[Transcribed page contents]
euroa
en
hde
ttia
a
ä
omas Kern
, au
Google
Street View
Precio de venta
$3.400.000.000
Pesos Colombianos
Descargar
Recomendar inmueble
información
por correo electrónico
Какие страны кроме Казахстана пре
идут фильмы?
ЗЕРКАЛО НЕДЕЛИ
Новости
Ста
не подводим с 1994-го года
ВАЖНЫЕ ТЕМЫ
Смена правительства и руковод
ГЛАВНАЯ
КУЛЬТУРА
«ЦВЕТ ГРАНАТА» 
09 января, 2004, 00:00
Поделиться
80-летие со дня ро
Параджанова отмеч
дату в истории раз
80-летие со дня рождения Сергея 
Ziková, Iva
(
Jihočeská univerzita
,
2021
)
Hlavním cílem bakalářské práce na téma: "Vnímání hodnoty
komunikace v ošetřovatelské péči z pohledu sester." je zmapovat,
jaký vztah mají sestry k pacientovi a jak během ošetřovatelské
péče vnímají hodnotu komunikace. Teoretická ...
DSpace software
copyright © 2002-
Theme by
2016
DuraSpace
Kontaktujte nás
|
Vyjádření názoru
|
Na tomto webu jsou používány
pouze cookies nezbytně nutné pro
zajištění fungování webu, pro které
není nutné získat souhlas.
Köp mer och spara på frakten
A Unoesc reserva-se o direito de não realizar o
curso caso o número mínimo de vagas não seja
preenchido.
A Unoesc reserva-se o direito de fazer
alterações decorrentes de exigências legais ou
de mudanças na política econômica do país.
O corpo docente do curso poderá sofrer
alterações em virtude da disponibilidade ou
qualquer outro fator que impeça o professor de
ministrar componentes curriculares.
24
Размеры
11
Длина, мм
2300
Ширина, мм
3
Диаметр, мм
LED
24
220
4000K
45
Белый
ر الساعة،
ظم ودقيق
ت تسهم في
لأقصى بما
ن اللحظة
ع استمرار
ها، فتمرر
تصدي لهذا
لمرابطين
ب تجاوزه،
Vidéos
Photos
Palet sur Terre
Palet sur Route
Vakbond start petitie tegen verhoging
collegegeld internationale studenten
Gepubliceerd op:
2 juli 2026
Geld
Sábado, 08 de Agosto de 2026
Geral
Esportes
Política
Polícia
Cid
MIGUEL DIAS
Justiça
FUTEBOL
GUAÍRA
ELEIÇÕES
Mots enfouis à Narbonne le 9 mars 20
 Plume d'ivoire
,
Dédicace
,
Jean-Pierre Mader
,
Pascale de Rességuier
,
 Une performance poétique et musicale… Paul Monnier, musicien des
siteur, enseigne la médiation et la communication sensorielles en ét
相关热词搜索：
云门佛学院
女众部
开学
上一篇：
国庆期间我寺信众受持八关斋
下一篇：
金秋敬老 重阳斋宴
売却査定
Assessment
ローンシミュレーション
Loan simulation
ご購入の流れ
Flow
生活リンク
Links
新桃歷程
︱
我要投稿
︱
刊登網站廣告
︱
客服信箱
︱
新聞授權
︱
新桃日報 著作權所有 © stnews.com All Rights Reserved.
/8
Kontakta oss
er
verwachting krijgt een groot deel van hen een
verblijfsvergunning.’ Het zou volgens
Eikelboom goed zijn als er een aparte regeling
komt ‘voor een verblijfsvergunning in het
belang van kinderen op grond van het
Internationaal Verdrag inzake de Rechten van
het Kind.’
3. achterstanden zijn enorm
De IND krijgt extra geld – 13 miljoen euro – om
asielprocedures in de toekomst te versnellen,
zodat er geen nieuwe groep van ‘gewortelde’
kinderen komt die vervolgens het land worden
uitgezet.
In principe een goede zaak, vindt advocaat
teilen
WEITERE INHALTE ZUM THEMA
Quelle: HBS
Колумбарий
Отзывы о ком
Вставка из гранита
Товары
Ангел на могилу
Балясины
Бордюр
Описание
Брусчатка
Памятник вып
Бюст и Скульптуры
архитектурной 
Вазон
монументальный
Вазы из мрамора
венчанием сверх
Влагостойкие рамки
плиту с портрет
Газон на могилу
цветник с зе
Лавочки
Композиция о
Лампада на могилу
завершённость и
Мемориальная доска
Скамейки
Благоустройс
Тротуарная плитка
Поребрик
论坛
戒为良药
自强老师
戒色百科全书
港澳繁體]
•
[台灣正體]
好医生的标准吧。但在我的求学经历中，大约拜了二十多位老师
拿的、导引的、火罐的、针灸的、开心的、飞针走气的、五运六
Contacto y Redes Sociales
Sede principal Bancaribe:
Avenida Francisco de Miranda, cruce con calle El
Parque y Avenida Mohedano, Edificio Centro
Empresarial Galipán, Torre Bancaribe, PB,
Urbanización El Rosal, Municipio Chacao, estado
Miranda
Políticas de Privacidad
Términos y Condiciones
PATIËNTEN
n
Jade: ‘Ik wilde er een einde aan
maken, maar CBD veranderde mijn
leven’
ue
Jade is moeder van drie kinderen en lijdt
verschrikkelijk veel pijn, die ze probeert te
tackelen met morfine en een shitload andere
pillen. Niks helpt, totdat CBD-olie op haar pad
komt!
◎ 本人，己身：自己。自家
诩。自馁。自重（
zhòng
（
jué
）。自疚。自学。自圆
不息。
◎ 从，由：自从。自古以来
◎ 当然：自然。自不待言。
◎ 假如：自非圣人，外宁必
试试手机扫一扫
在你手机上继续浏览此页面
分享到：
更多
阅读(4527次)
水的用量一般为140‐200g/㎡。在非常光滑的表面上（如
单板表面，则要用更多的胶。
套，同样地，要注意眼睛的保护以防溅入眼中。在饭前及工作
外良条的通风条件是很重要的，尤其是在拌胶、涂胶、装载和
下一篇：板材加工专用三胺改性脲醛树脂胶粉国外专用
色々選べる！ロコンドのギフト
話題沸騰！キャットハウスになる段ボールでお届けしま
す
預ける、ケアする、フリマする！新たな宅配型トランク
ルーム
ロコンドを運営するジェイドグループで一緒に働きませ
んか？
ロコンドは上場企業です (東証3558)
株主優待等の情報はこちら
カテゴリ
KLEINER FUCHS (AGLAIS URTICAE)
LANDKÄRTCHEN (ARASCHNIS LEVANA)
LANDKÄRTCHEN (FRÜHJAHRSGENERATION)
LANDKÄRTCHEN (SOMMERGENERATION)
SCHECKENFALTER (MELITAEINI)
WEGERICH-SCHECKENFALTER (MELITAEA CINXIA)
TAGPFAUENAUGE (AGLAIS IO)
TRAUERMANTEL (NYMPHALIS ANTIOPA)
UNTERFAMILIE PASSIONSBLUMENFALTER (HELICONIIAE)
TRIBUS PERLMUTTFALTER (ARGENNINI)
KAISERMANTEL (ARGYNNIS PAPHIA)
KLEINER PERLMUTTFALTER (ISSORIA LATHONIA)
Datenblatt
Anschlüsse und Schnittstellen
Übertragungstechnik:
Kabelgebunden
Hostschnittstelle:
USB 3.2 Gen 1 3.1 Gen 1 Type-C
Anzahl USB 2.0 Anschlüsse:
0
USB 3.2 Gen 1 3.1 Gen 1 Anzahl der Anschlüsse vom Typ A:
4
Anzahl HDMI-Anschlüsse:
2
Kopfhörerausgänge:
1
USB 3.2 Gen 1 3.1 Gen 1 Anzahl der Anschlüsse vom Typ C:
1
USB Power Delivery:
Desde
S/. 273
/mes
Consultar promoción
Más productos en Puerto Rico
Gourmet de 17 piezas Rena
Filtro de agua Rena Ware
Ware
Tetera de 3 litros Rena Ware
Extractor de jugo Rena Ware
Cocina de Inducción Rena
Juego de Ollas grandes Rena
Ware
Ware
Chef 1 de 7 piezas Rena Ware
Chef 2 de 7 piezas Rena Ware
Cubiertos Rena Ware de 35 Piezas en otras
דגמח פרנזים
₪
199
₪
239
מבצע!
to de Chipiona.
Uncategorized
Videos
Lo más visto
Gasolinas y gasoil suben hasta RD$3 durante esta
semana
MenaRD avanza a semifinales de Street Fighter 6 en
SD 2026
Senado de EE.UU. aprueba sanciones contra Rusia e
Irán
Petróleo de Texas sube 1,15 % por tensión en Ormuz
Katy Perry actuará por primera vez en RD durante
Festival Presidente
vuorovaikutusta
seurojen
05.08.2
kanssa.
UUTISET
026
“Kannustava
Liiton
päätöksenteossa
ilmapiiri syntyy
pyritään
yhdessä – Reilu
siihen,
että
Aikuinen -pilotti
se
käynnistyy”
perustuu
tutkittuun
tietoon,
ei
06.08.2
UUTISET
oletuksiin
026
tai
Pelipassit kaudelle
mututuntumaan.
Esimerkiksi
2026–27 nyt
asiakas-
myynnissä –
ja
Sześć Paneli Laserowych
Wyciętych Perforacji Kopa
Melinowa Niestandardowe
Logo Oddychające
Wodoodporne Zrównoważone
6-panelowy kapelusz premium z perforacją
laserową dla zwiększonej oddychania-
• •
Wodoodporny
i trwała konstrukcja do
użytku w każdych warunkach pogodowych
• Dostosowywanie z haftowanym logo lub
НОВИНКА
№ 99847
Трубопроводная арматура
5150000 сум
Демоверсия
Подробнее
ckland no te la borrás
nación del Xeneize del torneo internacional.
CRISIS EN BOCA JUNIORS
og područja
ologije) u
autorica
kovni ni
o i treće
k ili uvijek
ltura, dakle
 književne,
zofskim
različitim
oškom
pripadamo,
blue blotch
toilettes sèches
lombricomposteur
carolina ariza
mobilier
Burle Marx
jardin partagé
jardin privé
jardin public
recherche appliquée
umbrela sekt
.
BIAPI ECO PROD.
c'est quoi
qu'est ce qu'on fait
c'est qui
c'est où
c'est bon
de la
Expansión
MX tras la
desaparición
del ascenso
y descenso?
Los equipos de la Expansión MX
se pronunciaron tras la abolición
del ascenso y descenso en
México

> _EXERCISE INSTRUCTIONS_: Reproduce verbatim the records from their first line up to and including the line that contains "qualquer outro fator".

> _EXERCISE RESULT_:
euroa
en
hde
ttia
a
ä
omas Kern
, au
Google
Street View
Precio de venta
$3.400.000.000
Pesos Colombianos
Descargar
Recomendar inmueble
información
por correo electrónico
Какие страны кроме Казахстана пре
идут фильмы?
ЗЕРКАЛО НЕДЕЛИ
Новости
Ста
не подводим с 1994-го года
ВАЖНЫЕ ТЕМЫ
Смена правительства и руковод
ГЛАВНАЯ
КУЛЬТУРА
«ЦВЕТ ГРАНАТА» 
09 января, 2004, 00:00
Поделиться
80-летие со дня ро
Параджанова отмеч
дату в истории раз
80-летие со дня рождения Сергея 
Ziková, Iva
(
Jihočeská univerzita
,
2021
)
Hlavním cílem bakalářské práce na téma: "Vnímání hodnoty
komunikace v ošetřovatelské péči z pohledu sester." je zmapovat,
jaký vztah mají sestry k pacientovi a jak během ošetřovatelské
péče vnímají hodnotu komunikace. Teoretická ...
DSpace software
copyright © 2002-
Theme by
2016
DuraSpace
Kontaktujte nás
|
Vyjádření názoru
|
Na tomto webu jsou používány
pouze cookies nezbytně nutné pro
zajištění fungování webu, pro které
není nutné získat souhlas.
Köp mer och spara på frakten
A Unoesc reserva-se o direito de não realizar o
curso caso o número mínimo de vagas não seja
preenchido.
A Unoesc reserva-se o direito de fazer
alterações decorrentes de exigências legais ou
de mudanças na política econômica do país.
O corpo docente do curso poderá sofrer
alterações em virtude da disponibilidade ou
qualquer outro fator que impeça o professor de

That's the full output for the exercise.